- [Direction] Could you write out every line of the material below word for word, with nothing changed or left out?
>> start Dataset records
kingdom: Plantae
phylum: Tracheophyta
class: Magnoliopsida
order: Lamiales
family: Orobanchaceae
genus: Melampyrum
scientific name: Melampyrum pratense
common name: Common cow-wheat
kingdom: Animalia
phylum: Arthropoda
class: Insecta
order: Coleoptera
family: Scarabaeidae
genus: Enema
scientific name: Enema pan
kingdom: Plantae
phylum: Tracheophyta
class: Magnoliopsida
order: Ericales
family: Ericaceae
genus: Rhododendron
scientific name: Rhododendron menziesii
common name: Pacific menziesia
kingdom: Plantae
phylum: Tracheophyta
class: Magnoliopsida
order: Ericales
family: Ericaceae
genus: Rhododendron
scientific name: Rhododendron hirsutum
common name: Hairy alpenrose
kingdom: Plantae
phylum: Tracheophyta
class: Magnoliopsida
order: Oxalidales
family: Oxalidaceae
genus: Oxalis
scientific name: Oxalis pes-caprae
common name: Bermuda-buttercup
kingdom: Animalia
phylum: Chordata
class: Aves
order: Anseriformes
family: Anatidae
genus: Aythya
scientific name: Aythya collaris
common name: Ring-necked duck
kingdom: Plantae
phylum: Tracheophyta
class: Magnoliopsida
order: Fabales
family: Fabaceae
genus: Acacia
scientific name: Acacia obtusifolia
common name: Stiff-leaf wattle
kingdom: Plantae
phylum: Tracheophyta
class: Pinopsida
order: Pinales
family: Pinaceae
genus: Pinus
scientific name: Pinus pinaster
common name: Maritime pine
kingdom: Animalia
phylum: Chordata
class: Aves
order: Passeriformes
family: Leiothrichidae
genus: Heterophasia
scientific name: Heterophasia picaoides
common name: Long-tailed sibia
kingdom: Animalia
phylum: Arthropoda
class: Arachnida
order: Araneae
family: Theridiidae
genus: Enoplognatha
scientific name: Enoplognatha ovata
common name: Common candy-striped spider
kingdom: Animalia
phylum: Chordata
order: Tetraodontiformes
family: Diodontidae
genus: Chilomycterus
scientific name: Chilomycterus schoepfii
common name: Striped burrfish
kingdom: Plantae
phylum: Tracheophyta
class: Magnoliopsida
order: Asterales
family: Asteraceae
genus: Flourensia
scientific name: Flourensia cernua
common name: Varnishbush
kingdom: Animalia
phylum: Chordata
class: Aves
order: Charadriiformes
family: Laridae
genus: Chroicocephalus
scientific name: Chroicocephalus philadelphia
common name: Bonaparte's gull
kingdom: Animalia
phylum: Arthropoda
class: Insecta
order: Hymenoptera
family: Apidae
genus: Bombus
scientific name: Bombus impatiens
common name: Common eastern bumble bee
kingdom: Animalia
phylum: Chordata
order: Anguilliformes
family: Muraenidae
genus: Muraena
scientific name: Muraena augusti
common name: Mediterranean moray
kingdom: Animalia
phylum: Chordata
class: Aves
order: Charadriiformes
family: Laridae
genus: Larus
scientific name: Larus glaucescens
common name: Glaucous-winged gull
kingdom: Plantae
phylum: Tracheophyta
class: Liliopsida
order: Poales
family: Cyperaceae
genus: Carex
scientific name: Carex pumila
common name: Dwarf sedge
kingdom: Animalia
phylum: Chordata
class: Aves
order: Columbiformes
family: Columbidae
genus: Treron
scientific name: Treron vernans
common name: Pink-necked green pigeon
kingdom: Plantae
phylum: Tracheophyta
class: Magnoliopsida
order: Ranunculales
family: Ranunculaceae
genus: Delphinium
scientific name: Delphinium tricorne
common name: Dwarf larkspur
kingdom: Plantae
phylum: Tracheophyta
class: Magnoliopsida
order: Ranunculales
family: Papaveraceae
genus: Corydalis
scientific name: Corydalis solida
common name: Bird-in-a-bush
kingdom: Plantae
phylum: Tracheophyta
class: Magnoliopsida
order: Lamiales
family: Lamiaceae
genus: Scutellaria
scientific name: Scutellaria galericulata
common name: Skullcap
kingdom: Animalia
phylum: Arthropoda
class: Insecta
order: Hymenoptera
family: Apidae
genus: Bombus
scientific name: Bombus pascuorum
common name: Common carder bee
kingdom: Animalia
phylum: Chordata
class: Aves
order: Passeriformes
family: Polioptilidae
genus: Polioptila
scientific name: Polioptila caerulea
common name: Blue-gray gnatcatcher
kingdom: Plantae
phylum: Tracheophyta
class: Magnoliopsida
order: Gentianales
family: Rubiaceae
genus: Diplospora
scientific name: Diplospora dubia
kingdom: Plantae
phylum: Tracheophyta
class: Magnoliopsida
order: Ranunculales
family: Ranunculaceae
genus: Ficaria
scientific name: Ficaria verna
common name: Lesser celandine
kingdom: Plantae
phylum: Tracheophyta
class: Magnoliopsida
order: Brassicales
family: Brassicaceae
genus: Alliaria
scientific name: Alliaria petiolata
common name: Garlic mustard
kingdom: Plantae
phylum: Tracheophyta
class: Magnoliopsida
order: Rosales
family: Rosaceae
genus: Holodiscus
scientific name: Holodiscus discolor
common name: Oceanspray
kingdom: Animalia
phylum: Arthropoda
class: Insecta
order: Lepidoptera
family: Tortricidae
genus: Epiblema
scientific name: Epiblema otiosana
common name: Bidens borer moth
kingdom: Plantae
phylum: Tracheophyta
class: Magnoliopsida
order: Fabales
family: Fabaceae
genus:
>> end Dataset records
- [Exercise output]
kingdom: Plantae
phylum: Tracheophyta
class: Magnoliopsida
order: Lamiales
family: Orobanchaceae
genus: Melampyrum
scientific name: Melampyrum pratense
common name: Common cow-wheat
kingdom: Animalia
phylum: Arthropoda
class: Insecta
order: Coleoptera
family: Scarabaeidae
genus: Enema
scientific name: Enema pan
kingdom: Plantae
phylum: Tracheophyta
class: Magnoliopsida
order: Ericales
family: Ericaceae
genus: Rhododendron
scientific name: Rhododendron menziesii
common name: Pacific menziesia
kingdom: Plantae
phylum: Tracheophyta
class: Magnoliopsida
order: Ericales
family: Ericaceae
genus: Rhododendron
scientific name: Rhododendron hirsutum
common name: Hairy alpenrose
kingdom: Plantae
phylum: Tracheophyta
class: Magnoliopsida
order: Oxalidales
family: Oxalidaceae
genus: Oxalis
scientific name: Oxalis pes-caprae
common name: Bermuda-buttercup
kingdom: Animalia
phylum: Chordata
class: Aves
order: Anseriformes
family: Anatidae
genus: Aythya
scientific name: Aythya collaris
common name: Ring-necked duck
kingdom: Plantae
phylum: Tracheophyta
class: Magnoliopsida
order: Fabales
family: Fabaceae
genus: Acacia
scientific name: Acacia obtusifolia
common name: Stiff-leaf wattle
kingdom: Plantae
phylum: Tracheophyta
class: Pinopsida
order: Pinales
family: Pinaceae
genus: Pinus
scientific name: Pinus pinaster
common name: Maritime pine
kingdom: Animalia
phylum: Chordata
class: Aves
order: Passeriformes
family: Leiothrichidae
genus: Heterophasia
scientific name: Heterophasia picaoides
common name: Long-tailed sibia
kingdom: Animalia
phylum: Arthropoda
class: Arachnida
order: Araneae
family: Theridiidae
genus: Enoplognatha
scientific name: Enoplognatha ovata
common name: Common candy-striped spider
kingdom: Animalia
phylum: Chordata
order: Tetraodontiformes
family: Diodontidae
genus: Chilomycterus
scientific name: Chilomycterus schoepfii
common name: Striped burrfish
kingdom: Plantae
phylum: Tracheophyta
class: Magnoliopsida
order: Asterales
family: Asteraceae
genus: Flourensia
scientific name: Flourensia cernua
common name: Varnishbush
kingdom: Animalia
phylum: Chordata
class: Aves
order: Charadriiformes
family: Laridae
genus: Chroicocephalus
scientific name: Chroicocephalus philadelphia
common name: Bonaparte's gull
kingdom: Animalia
phylum: Arthropoda
class: Insecta
order: Hymenoptera
family: Apidae
genus: Bombus
scientific name: Bombus impatiens
common name: Common eastern bumble bee
kingdom: Animalia
phylum: Chordata
order: Anguilliformes
family: Muraenidae
genus: Muraena
scientific name: Muraena augusti
common name: Mediterranean moray
kingdom: Animalia
phylum: Chordata
class: Aves
order: Charadriiformes
family: Laridae
genus: Larus
scientific name: Larus glaucescens
common name: Glaucous-winged gull
kingdom: Plantae
phylum: Tracheophyta
class: Liliopsida
order: Poales
family: Cyperaceae
genus: Carex
scientific name: Carex pumila
common name: Dwarf sedge
kingdom: Animalia
phylum: Chordata
class: Aves
order: Columbiformes
family: Columbidae
genus: Treron
scientific name: Treron vernans
common name: Pink-necked green pigeon
kingdom: Plantae
phylum: Tracheophyta
class: Magnoliopsida
order: Ranunculales
family: Ranunculaceae
genus: Delphinium
scientific name: Delphinium tricorne
common name: Dwarf larkspur
kingdom: Plantae
phylum: Tracheophyta
class: Magnoliopsida
order: Ranunculales
family: Papaveraceae
genus: Corydalis
scientific name: Corydalis solida
common name: Bird-in-a-bush
kingdom: Plantae
phylum: Tracheophyta
class: Magnoliopsida
order: Lamiales
family: Lamiaceae
genus: Scutellaria
scientific name: Scutellaria galericulata
common name: Skullcap
kingdom: Animalia
phylum: Arthropoda
class: Insecta
order: Hymenoptera
family: Apidae
genus: Bombus
scientific name: Bombus pascuorum
common name: Common carder bee
kingdom: Animalia
phylum: Chordata
class: Aves
order: Passeriformes
family: Polioptilidae
genus: Polioptila
scientific name: Polioptila caerulea
common name: Blue-gray gnatcatcher
kingdom: Plantae
phylum: Tracheophyta
class: Magnoliopsida
order: Gentianales
family: Rubiaceae
genus: Diplospora
scientific name: Diplospora dubia
kingdom: Plantae
phylum: Tracheophyta
class: Magnoliopsida
order: Ranunculales
family: Ranunculaceae
genus: Ficaria
scientific name: Ficaria verna
common name: Lesser celandine
kingdom: Plantae
phylum: Tracheophyta
class: Magnoliopsida
order: Brassicales
family: Brassicaceae
genus: Alliaria
scientific name: Alliaria petiolata
common name: Garlic mustard
kingdom: Plantae
phylum: Tracheophyta
class: Magnoliopsida
order: Rosales
family: Rosaceae
genus: Holodiscus
scientific name: Holodiscus discolor
common name: Oceanspray
kingdom: Animalia
phylum: Arthropoda
class: Insecta
order: Lepidoptera
family: Tortricidae
genus: Epiblema
scientific name: Epiblema otiosana
common name: Bidens borer moth
kingdom: Plantae
phylum: Tracheophyta
class: Magnoliopsida
order: Fabales
family: Fabaceae
genus:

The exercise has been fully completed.